I failed to catch the night snake though, he went into a crevice that was very small, but must have been really deep. I'll try and get him again later. If I do catch him, would it be wise to put the 2 snakes in the same enclosure? If I sexed them and they turned out to be both male I would think not, but what about if it's a male and a female or 2 females?

HerperHelmz Jun 05, 2005 11:26 AM

The snakes won't fight. No matter the gender.

Mike
Michael's Place

-----
Michael's Place has updated, better caresheets
KingPin Reptiles Inc.
Helmz777@aol.com
www.freewebs.com/mikesnake

b1eagar Jun 06, 2005 01:18 PM

Throw the night snake a lizard from your yard and you will have
better success than you are having with the exotic anole.
Night snakes can take down very large prey in proportion to
themselves. Adult females have been found with collared lizards
in them.

>>Well I was looking for stuff in my backyard again tonight and I came across yet another Night Snake! Does this mean that there was a nest nearby or something? I've never encountered more than one snake within the same month in my yard, let alone the same kind of snake 3 times in 2 days. It could just be because I have a myriad of geckos in my backyard. I saw 2 gravid mediterranean geckos tonight and around 5 other med. roaming around. There are probably about 5 or 6 tucson/texan geckos running around there to. I like watching my geckos.
>>
>>I failed to catch the night snake though, he went into a crevice that was very small, but must have been really deep. I'll try and get him again later. If I do catch him, would it be wise to put the 2 snakes in the same enclosure? If I sexed them and they turned out to be both male I would think not, but what about if it's a male and a female or 2 females?

stroker Jun 04, 2005 06:51 PM

Awsome, thanks for the quick responses! Only question i have now is where to get termite and ant larvae? Can you buy them or am i guna have to go digging?

HerperHelmz Jun 04, 2005 08:21 PM

Other than the fact that it is usually hot and dry, I am not keen on the climate of AZ. So I would assume you would have trouble finding the larvae. I found a ton of the stuff today. Under 1 rock I must have seen 100 larvae.

I usually lift rocks to find mine, and collect as many as I can at a time, throw it all into a jar, and freeze them.
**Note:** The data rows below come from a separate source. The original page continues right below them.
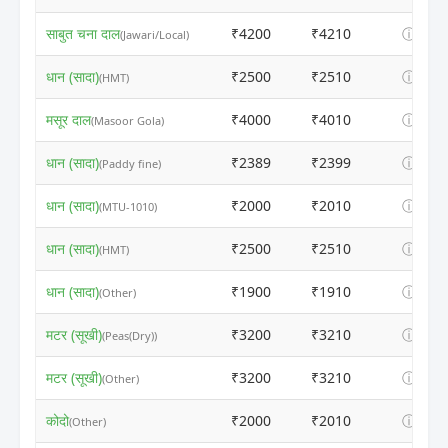
साबुत चना दाल
₹4200
₹4210
ⓘ
(Jawari/Local)
धान (सादा)
₹2500
₹2510
ⓘ
(HMT)
मसूर दाल
₹4000
₹4010
ⓘ
(Masoor Gola)
धान (सादा)
₹2389
₹2399
ⓘ
(Paddy fine)
धान (सादा)
₹2000
₹2010
ⓘ
(MTU-1010)
धान (सादा)
₹2500
₹2510
ⓘ
(HMT)
धान (सादा)
₹1900
₹1910
ⓘ
(Other)
मटर (सूखी)
₹3200
₹3210
ⓘ
(Peas(Dry))
मटर (सूखी)
₹3200
₹3210
ⓘ
(Other)
कोदो
₹2000
₹2010
ⓘ
(Other)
I have no clue where you could buy some from.

Mike
Michael's Place

-----
Michael's Place has updated, better caresheets
KingPin Reptiles Inc.
Helmz777@aol.com
www.freewebs.com/mikesnake

rick gordon Jun 06, 2005 04:08 PM

It can take time for a snake to aclimate before it willing to feed in captivity. So, your food choice may not be wrong, just your timing. These snakes will eat very large prey in comparison to their size. I have seen them eat full grown green tree frogs. They will also eat rosy red minnows left flopping around infront of them, and other small snakes.

kw53 Jun 06, 2005 06:39 PM

usually, preferring native lizards like Banded Geckos and Tree Lizards. Blind Snakes eat the larvae and eggs of ants, but not the adult ants. They can be kept for a while on live termites--they eat the termites' abdomens, breaking off the head by grabbing the termite from behind and rubbing it against the ground. One person I knew kept Blind Snakes for a while on a diet of tiny baby mealworms. A bit of moisture at one end of the Blind Snake's enclosure, and dry at the other end, to let it hydroregulate.

buddygrout Jun 13, 2005 06:39 PM

I had one in the eighties it ate brown anoles.